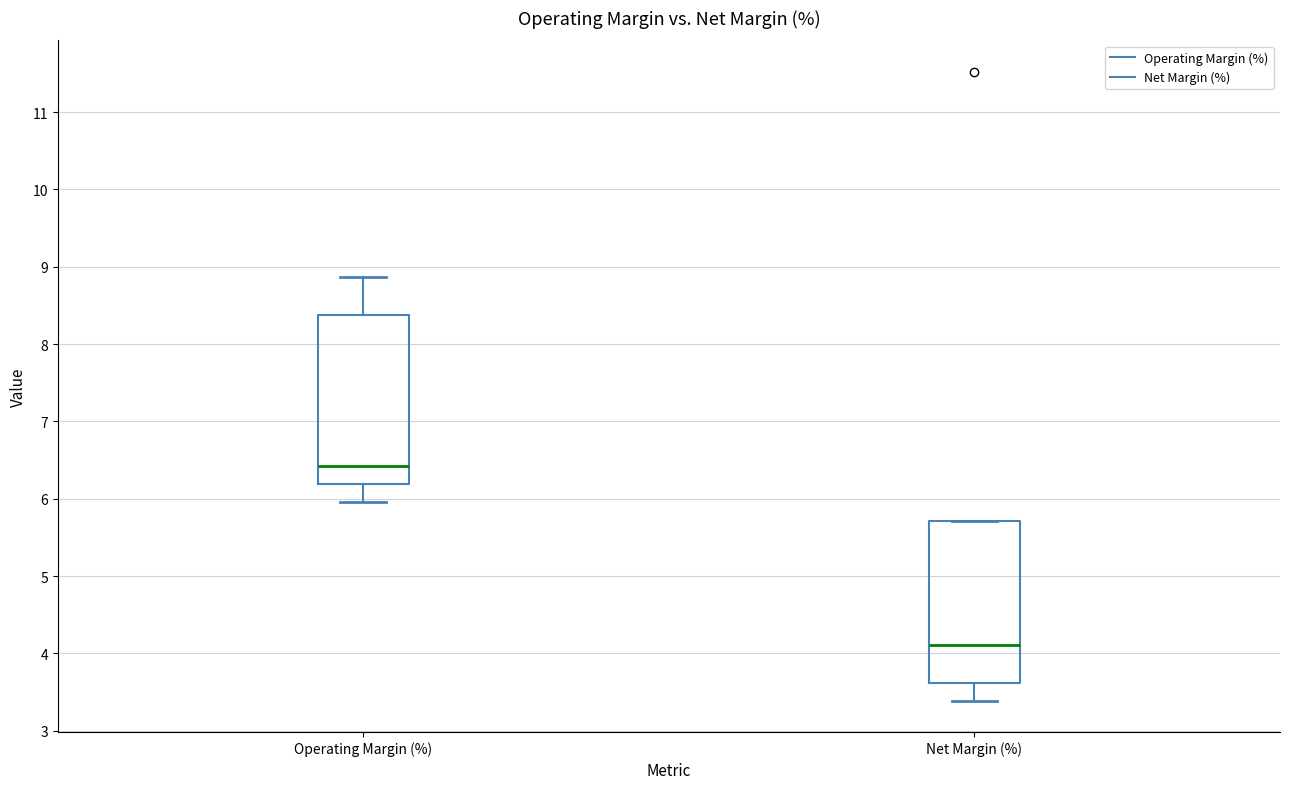

Reading left to right, read every box against the y-axis: the position of its median line, the range the box covers, and the ends of its whiskers. The values are not printed on the chart, so give them approximately, as read against the axis.

Operating Margin (%): median 6.4, box 6.2 to 8.4, whiskers 6.0 to 8.9
Net Margin (%): median 4.1, box 3.6 to 5.7, whiskers 3.4 to 5.7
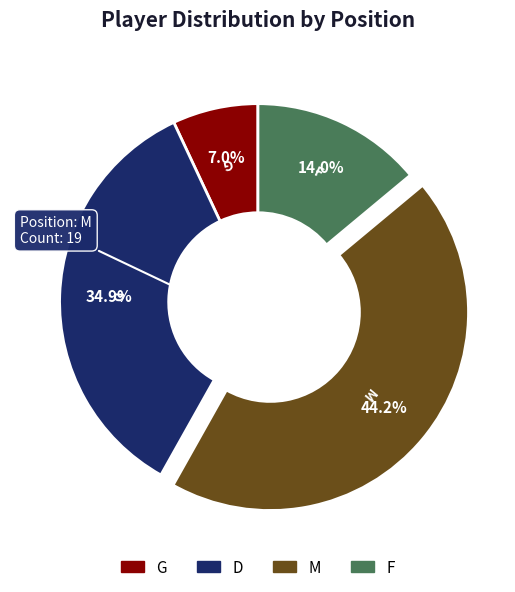

What is the smallest slice in the pie chart?

G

◆ **AIM OF THE TASK**
Return every line of the data above that contains the string "chart", treating uppercase and lowercase as different.

◆ **ANSWER FOR THIS EXERCISE**
Reading left to right, read every box against the y-axis: the position of its median line, the range the box covers, and the ends of its whiskers. The values are not printed on the chart, so give them approximately, as read against the axis.
What is the smallest slice in the pie chart?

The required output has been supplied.